Die Vermeidung von Nahrungsmittelverlusten und -abfällen wirkt sich immer positiv auf die Umweltwirkung aus. (Symbolbild)

Keystone

(abi) Wie kann die Umweltbelastung unserer Ernährung reduziert werden? Dieser Frage gingen Forschende von Agroscope, dem Kompetenzzentrum der Schweiz für landwirtschaftliche Forschung, nach und veröffentlichten am Donnerstag ihre Antworten. Konkret untersuchten sie zwei Massnahmen: die Wahl spezifischer Import-Herkunftsländer mit besonders umweltfreundlicher landwirtschaftlicher Produktion und das Vermeiden von Nahrungsmittelverlusten und -abfällen, was zu weniger Importen führt.

Die Studie zeigt: Beide Massnahmen wirken sich positiv auf die Umweltbelastung der Ernährung aus, wie es in einer Medienmitteilung heisst. Allerdings sei deren Wirksamkeit unterschiedlich. So haben gemäss Agroscope Optimierungen bei den Import-Herkunftsländern vor allem bei standortabhängigen Umweltwirkungen einen positiven Effekt. Es geht dabei um geografische Gegebenheiten wie Wasserverfügbarkeit oder wie stark die Artenvielfalt gefährdet ist.

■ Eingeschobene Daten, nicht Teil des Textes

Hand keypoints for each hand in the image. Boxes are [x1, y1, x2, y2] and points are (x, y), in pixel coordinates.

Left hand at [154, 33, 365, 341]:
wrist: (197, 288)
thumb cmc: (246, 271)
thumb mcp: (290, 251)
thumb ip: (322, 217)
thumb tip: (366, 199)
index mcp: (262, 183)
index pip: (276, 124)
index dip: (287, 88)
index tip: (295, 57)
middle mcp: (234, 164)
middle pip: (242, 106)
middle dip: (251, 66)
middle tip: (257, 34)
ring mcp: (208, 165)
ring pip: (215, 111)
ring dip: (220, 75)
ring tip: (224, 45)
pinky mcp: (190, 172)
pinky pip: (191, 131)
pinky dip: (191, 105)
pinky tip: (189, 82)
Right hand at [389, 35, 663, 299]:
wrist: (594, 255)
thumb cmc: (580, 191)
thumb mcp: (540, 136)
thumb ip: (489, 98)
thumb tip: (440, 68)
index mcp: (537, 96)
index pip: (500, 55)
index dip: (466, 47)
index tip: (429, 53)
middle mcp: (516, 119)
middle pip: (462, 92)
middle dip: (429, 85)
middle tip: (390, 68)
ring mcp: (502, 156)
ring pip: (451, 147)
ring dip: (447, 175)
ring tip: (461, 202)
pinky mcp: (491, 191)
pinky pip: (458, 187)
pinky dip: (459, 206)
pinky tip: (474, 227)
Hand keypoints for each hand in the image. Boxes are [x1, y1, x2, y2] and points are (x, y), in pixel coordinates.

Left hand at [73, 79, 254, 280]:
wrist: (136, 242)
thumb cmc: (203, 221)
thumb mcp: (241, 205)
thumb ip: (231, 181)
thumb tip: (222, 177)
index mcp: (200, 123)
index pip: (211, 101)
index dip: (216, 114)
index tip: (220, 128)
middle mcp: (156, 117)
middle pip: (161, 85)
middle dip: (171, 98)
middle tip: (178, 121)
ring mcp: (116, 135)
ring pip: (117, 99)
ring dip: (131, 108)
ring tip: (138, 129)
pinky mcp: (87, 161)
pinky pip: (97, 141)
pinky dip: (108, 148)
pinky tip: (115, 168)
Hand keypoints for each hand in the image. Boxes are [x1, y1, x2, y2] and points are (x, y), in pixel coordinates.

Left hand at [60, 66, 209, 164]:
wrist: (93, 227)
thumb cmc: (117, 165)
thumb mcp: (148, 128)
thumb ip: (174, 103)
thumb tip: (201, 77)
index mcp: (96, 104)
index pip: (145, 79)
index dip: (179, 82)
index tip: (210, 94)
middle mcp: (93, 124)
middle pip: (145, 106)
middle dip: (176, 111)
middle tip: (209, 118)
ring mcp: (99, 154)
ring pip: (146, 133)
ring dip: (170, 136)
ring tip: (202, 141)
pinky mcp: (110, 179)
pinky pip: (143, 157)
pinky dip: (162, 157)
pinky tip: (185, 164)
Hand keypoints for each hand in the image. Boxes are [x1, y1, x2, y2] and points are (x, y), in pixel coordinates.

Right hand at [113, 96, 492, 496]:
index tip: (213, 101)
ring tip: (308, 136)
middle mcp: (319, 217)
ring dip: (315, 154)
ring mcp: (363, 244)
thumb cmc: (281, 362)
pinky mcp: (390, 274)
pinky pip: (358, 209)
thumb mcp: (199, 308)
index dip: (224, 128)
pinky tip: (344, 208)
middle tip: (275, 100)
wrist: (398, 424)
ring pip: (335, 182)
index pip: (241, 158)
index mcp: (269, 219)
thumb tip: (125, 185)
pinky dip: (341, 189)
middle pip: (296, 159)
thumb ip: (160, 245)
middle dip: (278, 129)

Weniger Foodwaste hilft immer

Bei anderen Umweltwirkungen und vor allem auch bei Nahrungsmitteln tierischen Ursprungs würden sich diese Massnahme weniger deutlich auswirken, heisst es weiter. Ausserdem bestimmt die Gesetzgebung, wie umweltfreundlich ein Import-Herkunftsland ist – beispielsweise mit der Regelung der Pflanzenschutzmittel.

Die Vermeidung von Foodwaste wirkt sich hingegen immer positiv aus. Sie reduziere die Umweltwirkungen des Schweizer Warenkorbes landwirtschaftlicher Produkte um 11 bis 38 Prozent und bei der Abholzung sogar um bis zu 87 Prozent. Dabei hat die Reduktion von tierischen Produkten einen grösseren Einfluss auf die Umweltwirkung als pflanzliche. «Das Konsumverhalten hat also ebenfalls einen Einfluss auf die Umweltbelastung unserer Ernährung», fasst Agroscope zusammen. Hier könne jede und jeder einen Beitrag leisten.